The T(shoe) by Nick Loubser
Industrial design students at Massey’s Wellington campus have put their best foot forward with three separate exhibits at this year’s Exposure exhibition focusing on outdoor and recyclable footwear.
The end of year exhibition of work by final year students at the School of Design at the College of Creative Arts opened to the public at the weekend as part of the BLOW creative arts festival.
Two of the students have devised ways to recycle textile waste to make environmentally friendly shoes.
Following a trip to Kenya, Nick Loubser created casual and comfortable footwear by processing strands of t-shirt scraps.
Fellow student John Chen also used fashion waste, as well as recycled car tyre and ground down reconstituted cork, for his design that focuses on creating a footwear construction method that avoids the use of adhesives between two different materials.
Mr Loubser says the designs addressed an age-old problem for the fashion industry where so much material was lift on the workroom floor.
“Each year millions of tons of textile waste is discarded in landfills. The T (shoe) aims to address aspects of this issue by repurposing textile waste by applying it to footwear.”
This is done by processing strands of t-shirt scraps and adding value to it through handcraft manufacturing methods and basic machinery found commonly with clothing factories worldwide.”
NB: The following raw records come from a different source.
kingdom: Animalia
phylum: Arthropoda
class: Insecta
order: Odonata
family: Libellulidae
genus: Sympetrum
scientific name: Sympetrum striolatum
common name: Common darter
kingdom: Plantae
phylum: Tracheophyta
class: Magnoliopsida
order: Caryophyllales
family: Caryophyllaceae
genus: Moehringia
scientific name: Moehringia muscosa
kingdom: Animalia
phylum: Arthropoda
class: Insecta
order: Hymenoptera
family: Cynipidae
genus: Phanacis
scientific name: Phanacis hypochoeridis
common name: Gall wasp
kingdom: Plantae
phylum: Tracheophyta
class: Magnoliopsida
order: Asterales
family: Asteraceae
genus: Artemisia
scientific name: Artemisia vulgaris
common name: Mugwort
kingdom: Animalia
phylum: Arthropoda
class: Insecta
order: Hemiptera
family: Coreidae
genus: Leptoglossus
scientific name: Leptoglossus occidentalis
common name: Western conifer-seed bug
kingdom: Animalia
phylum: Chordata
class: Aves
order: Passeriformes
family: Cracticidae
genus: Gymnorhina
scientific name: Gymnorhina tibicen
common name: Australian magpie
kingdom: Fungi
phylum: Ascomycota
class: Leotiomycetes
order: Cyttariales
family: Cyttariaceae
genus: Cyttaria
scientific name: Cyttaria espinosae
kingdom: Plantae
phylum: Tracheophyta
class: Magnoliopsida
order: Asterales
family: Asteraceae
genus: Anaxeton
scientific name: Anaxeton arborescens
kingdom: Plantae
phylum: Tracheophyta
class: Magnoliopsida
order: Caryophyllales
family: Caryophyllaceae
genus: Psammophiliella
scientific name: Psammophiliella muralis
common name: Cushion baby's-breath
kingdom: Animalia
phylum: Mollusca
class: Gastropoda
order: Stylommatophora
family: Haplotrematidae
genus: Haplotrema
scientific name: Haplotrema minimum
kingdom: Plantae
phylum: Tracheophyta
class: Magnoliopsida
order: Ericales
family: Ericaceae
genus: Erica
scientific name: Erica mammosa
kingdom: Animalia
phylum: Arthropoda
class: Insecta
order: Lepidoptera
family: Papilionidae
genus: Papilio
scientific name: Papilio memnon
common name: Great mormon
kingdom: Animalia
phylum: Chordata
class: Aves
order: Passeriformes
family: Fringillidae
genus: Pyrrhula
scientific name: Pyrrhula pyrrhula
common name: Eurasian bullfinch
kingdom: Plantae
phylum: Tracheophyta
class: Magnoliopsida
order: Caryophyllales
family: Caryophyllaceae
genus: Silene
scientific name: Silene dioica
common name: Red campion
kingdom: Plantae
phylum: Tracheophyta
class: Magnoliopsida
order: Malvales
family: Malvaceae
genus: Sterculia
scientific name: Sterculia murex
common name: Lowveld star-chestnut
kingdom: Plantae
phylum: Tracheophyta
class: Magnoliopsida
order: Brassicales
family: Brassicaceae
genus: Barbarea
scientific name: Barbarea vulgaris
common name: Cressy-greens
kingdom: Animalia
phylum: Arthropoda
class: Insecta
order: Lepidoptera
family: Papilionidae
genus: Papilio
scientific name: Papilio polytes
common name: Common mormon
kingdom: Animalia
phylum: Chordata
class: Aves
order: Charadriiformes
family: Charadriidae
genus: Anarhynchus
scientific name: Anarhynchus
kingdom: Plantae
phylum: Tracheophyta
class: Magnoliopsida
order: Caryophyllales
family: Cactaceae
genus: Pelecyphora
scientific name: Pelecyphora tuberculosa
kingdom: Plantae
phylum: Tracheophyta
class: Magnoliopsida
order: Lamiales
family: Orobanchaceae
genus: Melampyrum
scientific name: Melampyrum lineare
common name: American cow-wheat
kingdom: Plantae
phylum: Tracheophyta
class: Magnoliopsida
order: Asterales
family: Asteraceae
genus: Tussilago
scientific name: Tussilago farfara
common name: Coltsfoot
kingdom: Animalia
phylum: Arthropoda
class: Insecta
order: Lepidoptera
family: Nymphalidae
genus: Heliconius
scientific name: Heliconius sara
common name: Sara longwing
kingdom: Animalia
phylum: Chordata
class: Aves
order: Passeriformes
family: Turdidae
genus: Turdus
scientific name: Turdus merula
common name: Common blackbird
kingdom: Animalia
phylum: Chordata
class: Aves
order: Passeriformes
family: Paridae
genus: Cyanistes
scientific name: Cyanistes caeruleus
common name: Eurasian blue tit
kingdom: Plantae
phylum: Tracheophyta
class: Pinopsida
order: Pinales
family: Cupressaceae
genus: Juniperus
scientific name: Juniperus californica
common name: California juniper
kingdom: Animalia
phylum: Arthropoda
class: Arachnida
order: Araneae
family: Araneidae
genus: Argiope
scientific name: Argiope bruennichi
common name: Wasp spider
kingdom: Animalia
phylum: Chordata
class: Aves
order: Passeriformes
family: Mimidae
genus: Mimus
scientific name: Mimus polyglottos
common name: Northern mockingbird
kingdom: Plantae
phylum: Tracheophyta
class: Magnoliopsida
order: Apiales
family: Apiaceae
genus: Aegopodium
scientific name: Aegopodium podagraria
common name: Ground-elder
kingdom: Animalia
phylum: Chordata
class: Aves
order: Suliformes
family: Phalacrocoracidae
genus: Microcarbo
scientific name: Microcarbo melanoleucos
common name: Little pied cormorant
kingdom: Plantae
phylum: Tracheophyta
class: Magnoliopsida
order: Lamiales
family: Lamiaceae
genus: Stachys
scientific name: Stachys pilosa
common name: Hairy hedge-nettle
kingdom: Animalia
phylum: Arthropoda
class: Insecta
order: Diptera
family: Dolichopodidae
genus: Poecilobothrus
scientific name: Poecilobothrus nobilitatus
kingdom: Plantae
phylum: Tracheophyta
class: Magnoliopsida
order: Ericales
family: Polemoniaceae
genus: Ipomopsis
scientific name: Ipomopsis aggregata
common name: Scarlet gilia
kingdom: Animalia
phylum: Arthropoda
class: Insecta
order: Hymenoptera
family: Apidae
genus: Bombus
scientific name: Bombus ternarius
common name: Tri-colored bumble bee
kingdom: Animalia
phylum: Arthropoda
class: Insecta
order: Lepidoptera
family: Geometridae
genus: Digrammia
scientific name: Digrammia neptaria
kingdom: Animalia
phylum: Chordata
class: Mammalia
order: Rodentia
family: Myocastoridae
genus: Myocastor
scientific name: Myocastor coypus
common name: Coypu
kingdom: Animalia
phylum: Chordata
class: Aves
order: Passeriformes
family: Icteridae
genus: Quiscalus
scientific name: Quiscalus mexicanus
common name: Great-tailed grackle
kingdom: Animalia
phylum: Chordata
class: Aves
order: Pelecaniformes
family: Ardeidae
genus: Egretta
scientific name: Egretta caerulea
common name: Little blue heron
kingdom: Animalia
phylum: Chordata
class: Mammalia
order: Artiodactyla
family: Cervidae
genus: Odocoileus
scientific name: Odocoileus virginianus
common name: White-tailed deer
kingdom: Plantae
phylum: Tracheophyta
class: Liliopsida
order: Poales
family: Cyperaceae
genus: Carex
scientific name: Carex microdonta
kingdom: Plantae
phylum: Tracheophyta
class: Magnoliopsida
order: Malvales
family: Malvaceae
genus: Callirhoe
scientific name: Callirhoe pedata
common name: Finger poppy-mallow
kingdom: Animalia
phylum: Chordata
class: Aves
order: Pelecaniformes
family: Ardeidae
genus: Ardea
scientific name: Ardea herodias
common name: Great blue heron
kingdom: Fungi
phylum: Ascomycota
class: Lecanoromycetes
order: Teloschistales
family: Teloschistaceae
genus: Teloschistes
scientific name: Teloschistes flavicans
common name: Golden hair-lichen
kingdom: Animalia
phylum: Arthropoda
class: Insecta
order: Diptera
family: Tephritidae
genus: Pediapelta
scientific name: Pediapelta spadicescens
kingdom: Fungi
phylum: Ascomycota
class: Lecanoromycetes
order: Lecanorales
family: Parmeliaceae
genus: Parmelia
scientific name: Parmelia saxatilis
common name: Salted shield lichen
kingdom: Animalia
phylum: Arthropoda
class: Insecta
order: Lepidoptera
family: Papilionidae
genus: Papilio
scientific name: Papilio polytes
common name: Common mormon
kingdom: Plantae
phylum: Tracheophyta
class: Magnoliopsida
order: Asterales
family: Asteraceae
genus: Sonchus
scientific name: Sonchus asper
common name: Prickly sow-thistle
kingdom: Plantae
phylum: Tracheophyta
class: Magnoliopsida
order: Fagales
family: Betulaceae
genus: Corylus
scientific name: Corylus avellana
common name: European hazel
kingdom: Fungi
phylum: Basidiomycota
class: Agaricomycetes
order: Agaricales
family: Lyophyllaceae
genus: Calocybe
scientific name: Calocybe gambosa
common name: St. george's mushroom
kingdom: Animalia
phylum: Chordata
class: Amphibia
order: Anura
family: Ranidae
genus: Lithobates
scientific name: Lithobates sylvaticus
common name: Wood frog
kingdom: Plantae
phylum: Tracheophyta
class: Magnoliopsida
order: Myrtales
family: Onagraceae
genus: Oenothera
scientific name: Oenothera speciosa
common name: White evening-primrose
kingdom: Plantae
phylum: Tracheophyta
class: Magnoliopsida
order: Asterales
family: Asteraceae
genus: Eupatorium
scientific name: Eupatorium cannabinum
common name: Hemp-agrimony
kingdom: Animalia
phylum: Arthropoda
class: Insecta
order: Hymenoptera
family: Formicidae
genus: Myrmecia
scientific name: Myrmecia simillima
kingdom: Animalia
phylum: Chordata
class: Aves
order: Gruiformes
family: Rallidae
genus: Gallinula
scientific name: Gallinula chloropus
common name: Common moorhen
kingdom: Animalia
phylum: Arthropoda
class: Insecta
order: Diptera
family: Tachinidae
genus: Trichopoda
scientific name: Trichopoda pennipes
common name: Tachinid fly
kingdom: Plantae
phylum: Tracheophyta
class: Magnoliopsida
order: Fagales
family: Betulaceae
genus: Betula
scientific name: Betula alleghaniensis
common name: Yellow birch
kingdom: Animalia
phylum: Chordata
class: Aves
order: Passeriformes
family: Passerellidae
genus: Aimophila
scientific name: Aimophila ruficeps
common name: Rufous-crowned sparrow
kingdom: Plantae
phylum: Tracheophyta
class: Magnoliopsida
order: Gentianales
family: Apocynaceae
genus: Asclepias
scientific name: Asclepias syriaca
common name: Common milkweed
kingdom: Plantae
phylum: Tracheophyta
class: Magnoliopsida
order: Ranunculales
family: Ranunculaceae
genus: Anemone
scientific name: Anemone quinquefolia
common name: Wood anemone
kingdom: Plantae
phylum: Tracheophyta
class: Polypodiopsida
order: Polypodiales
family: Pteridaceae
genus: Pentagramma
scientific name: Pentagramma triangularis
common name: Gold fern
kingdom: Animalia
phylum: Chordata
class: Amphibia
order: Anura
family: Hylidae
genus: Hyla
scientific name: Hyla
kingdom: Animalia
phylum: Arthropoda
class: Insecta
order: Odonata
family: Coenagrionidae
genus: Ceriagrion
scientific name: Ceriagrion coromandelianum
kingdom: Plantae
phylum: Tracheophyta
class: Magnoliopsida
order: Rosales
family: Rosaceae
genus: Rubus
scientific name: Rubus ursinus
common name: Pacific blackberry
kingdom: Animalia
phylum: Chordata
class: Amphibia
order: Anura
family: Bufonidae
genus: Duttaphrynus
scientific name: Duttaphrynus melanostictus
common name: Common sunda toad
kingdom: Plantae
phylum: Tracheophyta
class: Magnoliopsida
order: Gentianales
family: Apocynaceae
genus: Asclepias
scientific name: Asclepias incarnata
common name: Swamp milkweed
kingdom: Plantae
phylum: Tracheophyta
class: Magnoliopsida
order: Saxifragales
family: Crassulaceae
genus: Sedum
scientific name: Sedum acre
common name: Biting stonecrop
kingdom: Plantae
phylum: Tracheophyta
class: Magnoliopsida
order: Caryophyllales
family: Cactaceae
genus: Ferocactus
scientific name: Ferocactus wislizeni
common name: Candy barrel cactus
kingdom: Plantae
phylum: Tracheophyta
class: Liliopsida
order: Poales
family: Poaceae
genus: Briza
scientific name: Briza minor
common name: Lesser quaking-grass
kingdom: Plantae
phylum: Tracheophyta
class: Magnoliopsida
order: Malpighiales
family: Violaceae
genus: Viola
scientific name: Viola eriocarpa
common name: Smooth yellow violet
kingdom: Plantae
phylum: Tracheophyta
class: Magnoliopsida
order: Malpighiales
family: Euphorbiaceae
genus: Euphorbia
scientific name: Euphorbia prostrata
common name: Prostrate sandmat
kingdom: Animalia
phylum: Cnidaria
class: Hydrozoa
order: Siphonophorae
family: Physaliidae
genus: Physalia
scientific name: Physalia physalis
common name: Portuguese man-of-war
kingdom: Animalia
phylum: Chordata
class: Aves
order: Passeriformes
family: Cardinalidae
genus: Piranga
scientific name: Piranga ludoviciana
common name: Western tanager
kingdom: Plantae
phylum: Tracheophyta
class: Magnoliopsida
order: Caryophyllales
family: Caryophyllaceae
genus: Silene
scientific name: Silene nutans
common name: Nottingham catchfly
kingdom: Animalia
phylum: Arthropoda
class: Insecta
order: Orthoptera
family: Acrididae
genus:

Fellow industrial designer, Geoff Wright, who with Mr Loubser and Mr Chen is part of a new shoe design collective called Simpleton, designed an all terrain footwear solution for a woman with arthritis - a market, he says, that is traditionally neglected by sports brands.
“The material in the sole and upper make the shoes mouldable to individual feet using heat and vacuum mould techniques rarely used in the footwear industry.”
Meanwhile, a fourth student, John van Huenen, made a stool solely comprised of heat-formed used plastic grocery bags.
“It uses basic manufacturing techniques and is designed to raise awareness of the waste issue in Bali among tourists while generating income for local people.”
Exposure is on at Blocks 1,2 and 12 of Massey’s Wellington campus and continues till November 23.
Caption: From top, the T(shoe) by Nick Loubser, John Chen’s shoes made from fashion and industrial waste and Geoff Wright’s Kondura all terrain footwear for women. At right, Bali stool made from used plastic grocery bags.